Yönerge: Mahkeme kararının "Emsal Mahkeme Kararı" sözcüklerini içeren yerle açılıp "İflas (İİK 178))" ile kapanan bölümünü, "İflas" ifadesini "Konkordato" ile değiştirerek yeniden yazın.

Emsal Mahkeme Kararı İstanbul 1. Asliye Ticaret Mahkemesi 2021/51 E. 2023/278 K. 31.03.2023 T.

Görüntülediğiniz mahkeme kararı henüz kesinleşmemiştir. Yararlı olması amacıyla eklenmiştir.

T.C.
İSTANBUL
1. ASLİYE TİCARET MAHKEMESİ

ESAS NO : 2021/51
KARAR NO : 2023/278

DAVA : İflas (Doğrudan Borçlu Tarafından Talep Edilen İflas (İİK 178))

Ham Veri:
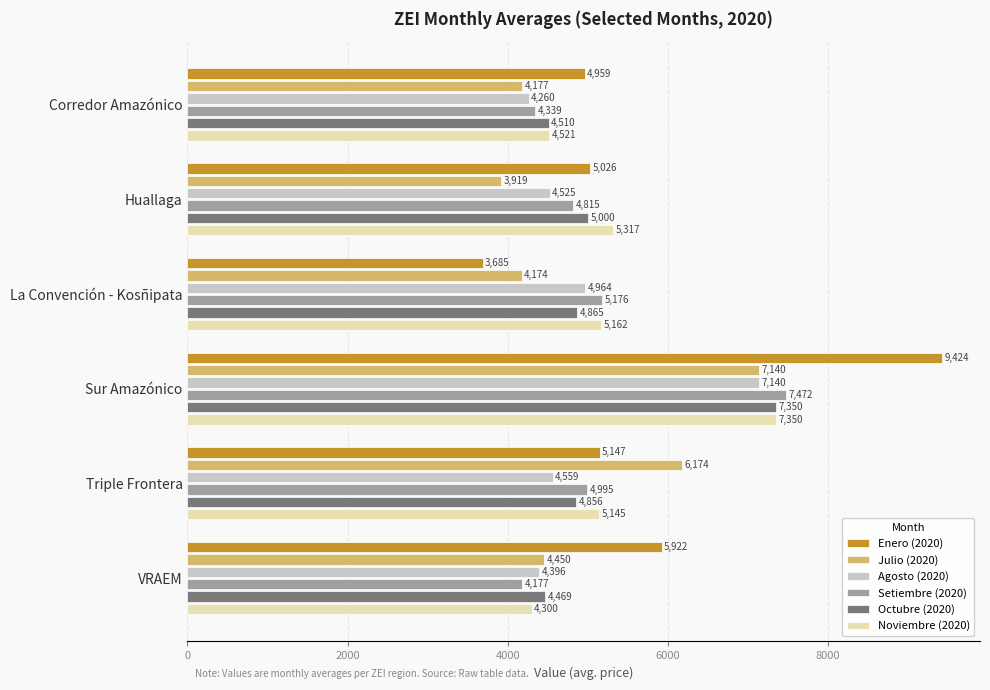

How many distinct data groups are displayed?

6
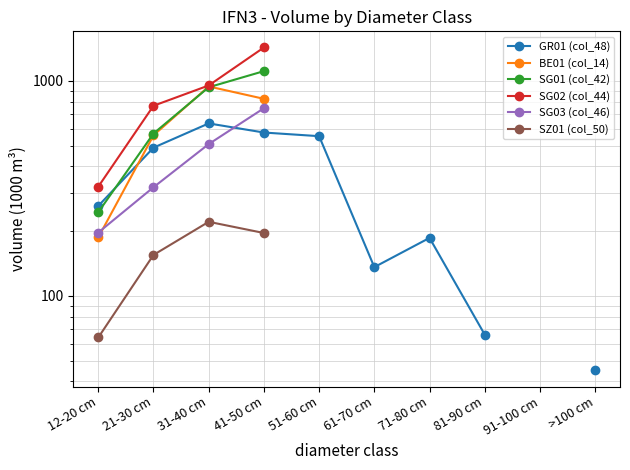

Is the value of SG02 (col_44) at >100 cm greater than the value of SG03 (col_46) at 31-40 cm?

No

Sonuç:
Emsal Mahkeme Kararı İstanbul 1. Asliye Ticaret Mahkemesi 2021/51 E. 2023/278 K. 31.03.2023 T.

Görüntülediğiniz mahkeme kararı henüz kesinleşmemiştir. Yararlı olması amacıyla eklenmiştir.

T.C.
İSTANBUL
1. ASLİYE TİCARET MAHKEMESİ

ESAS NO : 2021/51
KARAR NO : 2023/278

DAVA : Konkordato (Doğrudan Borçlu Tarafından Talep Edilen Konkordato (İİK 178))